Seeing stars: WGECC’s retinologist on why floaters and flashes might merit a closer look
“Seeing stars” is a mythic symptom or lovesickness (or migraine). But have you ever experienced a very non-magical twinkling in your eyes, in the form of floaters or flashes? Visual floaters often look like black pepper spots or squiggly lines, while light flashes (technically known as photopsias) look something like fireworks or starbursts. Be assured, this is a perfectly normal experience.
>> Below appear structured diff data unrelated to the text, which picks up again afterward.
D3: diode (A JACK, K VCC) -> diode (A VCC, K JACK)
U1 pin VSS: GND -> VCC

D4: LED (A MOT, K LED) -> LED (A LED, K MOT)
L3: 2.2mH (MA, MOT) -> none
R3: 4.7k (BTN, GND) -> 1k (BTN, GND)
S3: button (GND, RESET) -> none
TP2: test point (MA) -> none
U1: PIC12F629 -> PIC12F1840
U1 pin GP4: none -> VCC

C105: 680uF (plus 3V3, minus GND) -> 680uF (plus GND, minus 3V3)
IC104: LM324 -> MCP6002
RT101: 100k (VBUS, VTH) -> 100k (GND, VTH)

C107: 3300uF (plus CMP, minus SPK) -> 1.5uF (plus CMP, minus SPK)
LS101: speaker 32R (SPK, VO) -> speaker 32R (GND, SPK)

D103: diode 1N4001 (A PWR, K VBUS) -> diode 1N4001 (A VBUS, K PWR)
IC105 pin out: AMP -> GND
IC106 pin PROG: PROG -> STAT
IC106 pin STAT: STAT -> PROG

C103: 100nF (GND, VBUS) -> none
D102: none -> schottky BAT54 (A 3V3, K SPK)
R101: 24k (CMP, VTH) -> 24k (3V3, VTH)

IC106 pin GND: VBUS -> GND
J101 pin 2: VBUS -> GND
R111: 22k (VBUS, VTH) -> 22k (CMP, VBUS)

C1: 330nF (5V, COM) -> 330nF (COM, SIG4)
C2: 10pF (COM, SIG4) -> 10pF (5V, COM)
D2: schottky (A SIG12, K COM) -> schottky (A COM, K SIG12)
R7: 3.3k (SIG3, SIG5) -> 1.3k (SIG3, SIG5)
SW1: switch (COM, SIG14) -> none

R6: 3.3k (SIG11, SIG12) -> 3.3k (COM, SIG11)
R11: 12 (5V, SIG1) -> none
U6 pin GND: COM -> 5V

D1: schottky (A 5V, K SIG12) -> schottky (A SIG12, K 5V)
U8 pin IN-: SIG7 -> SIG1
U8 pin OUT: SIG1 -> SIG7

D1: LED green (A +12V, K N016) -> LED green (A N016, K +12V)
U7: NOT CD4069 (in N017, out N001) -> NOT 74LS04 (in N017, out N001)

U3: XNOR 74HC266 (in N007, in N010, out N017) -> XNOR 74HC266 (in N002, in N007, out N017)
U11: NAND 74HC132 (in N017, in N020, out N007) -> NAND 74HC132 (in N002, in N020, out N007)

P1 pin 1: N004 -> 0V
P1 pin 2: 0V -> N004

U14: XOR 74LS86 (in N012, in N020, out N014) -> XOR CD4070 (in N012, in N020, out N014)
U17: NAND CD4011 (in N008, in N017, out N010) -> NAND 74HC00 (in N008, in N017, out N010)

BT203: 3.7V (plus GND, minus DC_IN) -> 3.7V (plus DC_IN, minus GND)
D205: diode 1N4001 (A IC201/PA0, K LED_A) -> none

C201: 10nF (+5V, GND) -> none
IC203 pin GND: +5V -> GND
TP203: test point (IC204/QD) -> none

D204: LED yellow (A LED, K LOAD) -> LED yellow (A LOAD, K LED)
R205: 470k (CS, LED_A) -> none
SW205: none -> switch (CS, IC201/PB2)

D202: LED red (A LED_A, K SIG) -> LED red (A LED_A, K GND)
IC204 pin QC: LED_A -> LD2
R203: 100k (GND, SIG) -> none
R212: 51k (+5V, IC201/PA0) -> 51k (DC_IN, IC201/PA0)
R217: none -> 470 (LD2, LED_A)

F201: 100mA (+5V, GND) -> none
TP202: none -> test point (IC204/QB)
Referred to as posterior vitreous detachment (PVD), this condition is most common between the ages of 45 and 60. What causes it? PVD occurs with the gradual breakdown of vitreous gel filling the back portion of the eye. In children, the vitreous is a solid gel substance. But with time, the vitreous tends to liquefy and shrink slightly, often causing it to “unglue” from the retina (the thin layer of nerve tissue in the back of the eye responsible for vision), forming clumps within the eye. So, with a floater or flash, what you’re actually seeing is the shadows these clumps cast on the retina. More seriously, when the vitreous is detaching from the retina’s surface, there is risk of a rip (retinal tear).
Visually speaking, the retina is a big deal. If you imagine your eye as a camera, the retina is the film. It transforms light into nerve signals which are then transmitted to the brain for interpretation.
Seeing floaters doesn’t necessarily mean you have retinal damage. In the overwhelming majority of cases, PVD is harmless. But still, there is a sliver of a chance (10-15 percent) that you might develop a retinal tear. If this occurs, the liquefied vitreous can seep underneath the edges of the tear and lead to retinal detachment (RD), which can then lead to permanent blindness, especially if it is not treated quickly.
Fortunately, retinal detachment is treatable, and in over 90 percent of the cases, the treatment is successful. Still, it is preferable to treat a retinal tear (as opposed to RD), since it can be repaired without setting foot in the operating room.
Like most things in life, problems are best solved when caught and corrected early. So, if you begin to notice flashes and floaters, it is important to contact your ophthalmologist immediately. A thorough ophthalmic exam will help identify the source of the problem and avoid serious visual damage.
Dr. Nicholas Mayfield, specializing in diseases and surgery of the retina and vitreous, contributed to reporting.